Modeling devices with different characteristic impedances at each port

This is the key problem that is illustrated in this tutorial. In this example, the coax portion has a constant impedance of 50 ohms. However, the waveguide characteristic impedance is a function of frequency and it is typically a few hundred ohms. This presents a problem in the calculation of S21 because both ports do not have the same impedance. In the example, port 1 is the coax port and port 2 is the waveguide port. The calculation of S11 is standard. However, to the standard S21 calculation (port{2}.uf.ref./port{1}.uf.inc)a front multiplication factor is added which is the square root of the ratio of the characteristic impedances at each frequency of each port). After simulation, you will notice that the S21 is about 0.1 dB even though this is set up as a lossless device. This is due to discretization errors of the coaxial structure in the rectangular grid which cause the impedance of the coax port to be about 50.7 ohms instead of 50 ohms.

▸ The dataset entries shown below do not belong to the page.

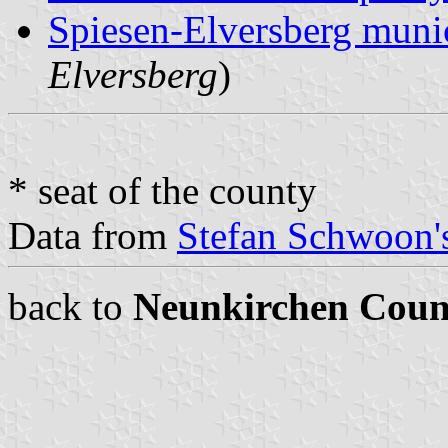
Spiesen-Elversberg munic
Elversberg
)
* seat of the county
Data from
Stefan Schwoon's
back to
Neunkirchen Coun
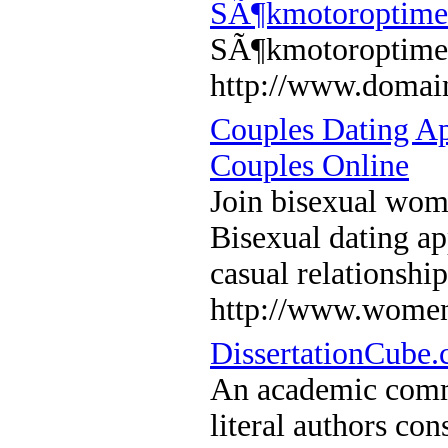
SÃ¶kmotoroptime
SÃ¶kmotoroptime
http://www.domain
Couples Dating A
Couples Online
Join bisexual wom
Bisexual dating ap
casual relationshi
http://www.women
DissertationCube.
An academic commu
literal authors con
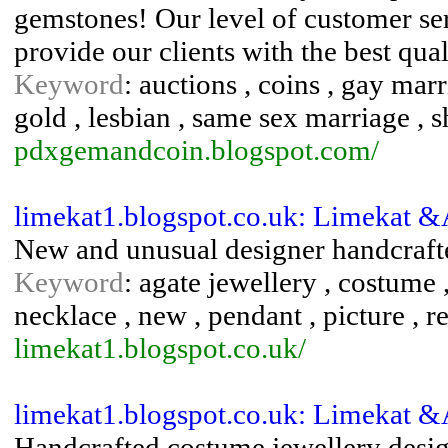
gemstones! Our level of customer ser
provide our clients with the best qua
Keyword
: auctions , coins , gay ma
gold , lesbian , same sex marriage , s
pdxgemandcoin.blogspot.com/
limekat1.blogspot.co.uk: Limekat 
New and unusual designer handcrafte
Keyword
: agate jewellery , costume ,
necklace , new , pendant , picture , 
limekat1.blogspot.co.uk/
limekat1.blogspot.co.uk: Limekat 
Handcrafted costume jewellery desig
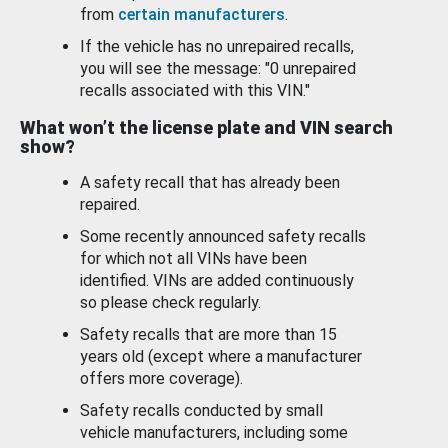
from
certain manufacturers
.
If the vehicle has no unrepaired recalls,
you will see the message: "0 unrepaired
recalls associated with this VIN."
What won’t the license plate and VIN search
show?
A safety recall that has already been
repaired.
Some recently announced safety recalls
for which not all VINs have been
identified. VINs are added continuously
so please check regularly.
Safety recalls that are more than 15
years old (except where a manufacturer
offers more coverage).
Safety recalls conducted by small
vehicle manufacturers, including some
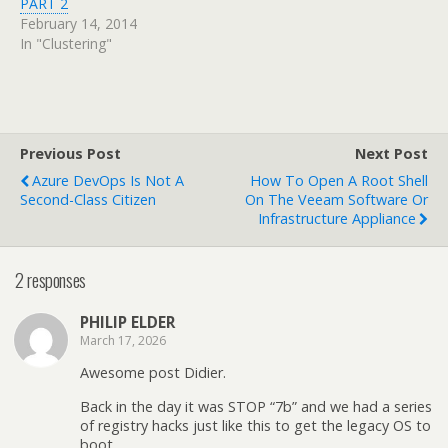
PART 2
February 14, 2014
In "Clustering"
Previous Post
Next Post
Azure DevOps Is Not A
How To Open A Root Shell
Second-Class Citizen
On The Veeam Software Or
Infrastructure Appliance
2 responses
PHILIP ELDER
March 17, 2026
Awesome post Didier.
Back in the day it was STOP “7b” and we had a series
of registry hacks just like this to get the legacy OS to
boot.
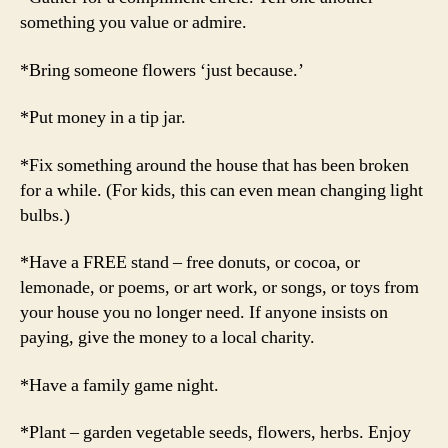
something you value or admire.
*Bring someone flowers ‘just because.’
*Put money in a tip jar.
*Fix something around the house that has been broken
for a while. (For kids, this can even mean changing light
bulbs.)
*Have a FREE stand – free donuts, or cocoa, or
lemonade, or poems, or art work, or songs, or toys from
your house you no longer need. If anyone insists on
paying, give the money to a local charity.
*Have a family game night.
*Plant – garden vegetable seeds, flowers, herbs. Enjoy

s11 = port{1}.uf.ref./ port{1}.uf.inc;
s21 = sqrt(real(port{1}.ZL_ref)./port{2}.ZL_ref).*port{2}.uf.ref./port{1}.uf.inc;


Visualization of the electric field in the time domain using Matlab

This is a great tool for debugging problems that may have occured in the simulation, for example, if the absorbing and PEC boundaries were accidently switched, you can see this by looking at the movie of the E field in the time domain.

The following code snippet is the set up before the simulation engine is run. SubSampling '4,4,4' indicates that only every 4th value is saved to the file in order to save disk space.

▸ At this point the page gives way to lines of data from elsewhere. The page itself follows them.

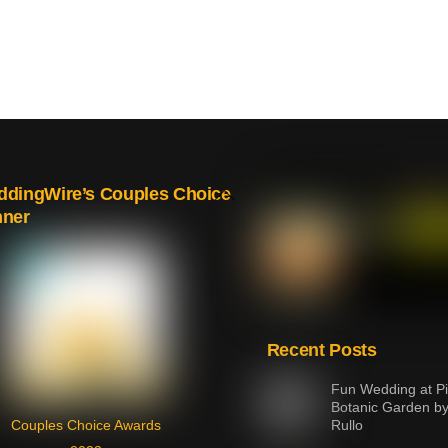
Back
dingWire’s Couples Choice
nner
To
Top
Recent Posts
Fun Wedding at Pi
Botanic Garden b
Couples Choice Awards
Rullo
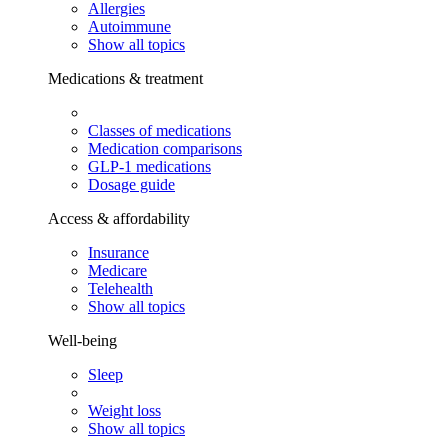
Allergies
Autoimmune
Show all topics
Medications & treatment
Classes of medications
Medication comparisons
GLP-1 medications
Dosage guide
Access & affordability
Insurance
Medicare
Telehealth
Show all topics
Well-being
Sleep
Weight loss
Show all topics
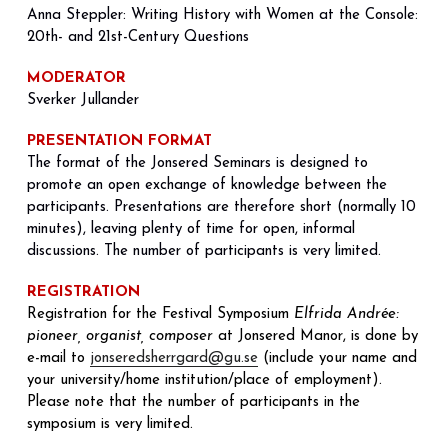
Anna Steppler: Writing History with Women at the Console: 
20th- and 21st-Century Questions
MODERATOR
Sverker Jullander
PRESENTATION FORMAT
The format of the Jonsered Seminars is designed to 
promote an open exchange of knowledge between the 
participants. Presentations are therefore short (normally 10 
minutes), leaving plenty of time for open, informal 
discussions. The number of participants is very limited.
REGISTRATION
Registration for the Festival Symposium 
Elfrida Andrée: 
pioneer, organist, composer
 at Jonsered Manor, is done by 
e-mail to 
jonseredsherrgard@gu.se
 (include your name and 
your university/home institution/place of employment). 
Please note that the number of participants in the 
symposium is very limited.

%% define dump box... %%%%%%%%%%%%%%%%%%%%%%%%%%%%%%%%%%%%%%%%%%%%%%%%%%%%%
CSX = AddDump(CSX,'Et','FileType',1,'SubSampling','4,4,4');
start = [mesh.x(1)   mesh.y(1)   mesh.z(1)];
stop  = [mesh.x(end) mesh.y(end) mesh.z(end)];

The following code snippet is in the post processing section and is where the move is actually displayed. PlotArgs.slice is where the x, y, and z planes are positioned to display the electric field. In this example, the x and y planes are placed in the midle of the waveguide.

%% Plot the field dumps 
dump_file = [Sim_Path '/Et.h5'];
PlotArgs.slice = {a/2*unit (b/2)*unit (.05)*unit};
PlotArgs.Limit = 'auto';
PlotHDF5FieldData(dump_file, PlotArgs);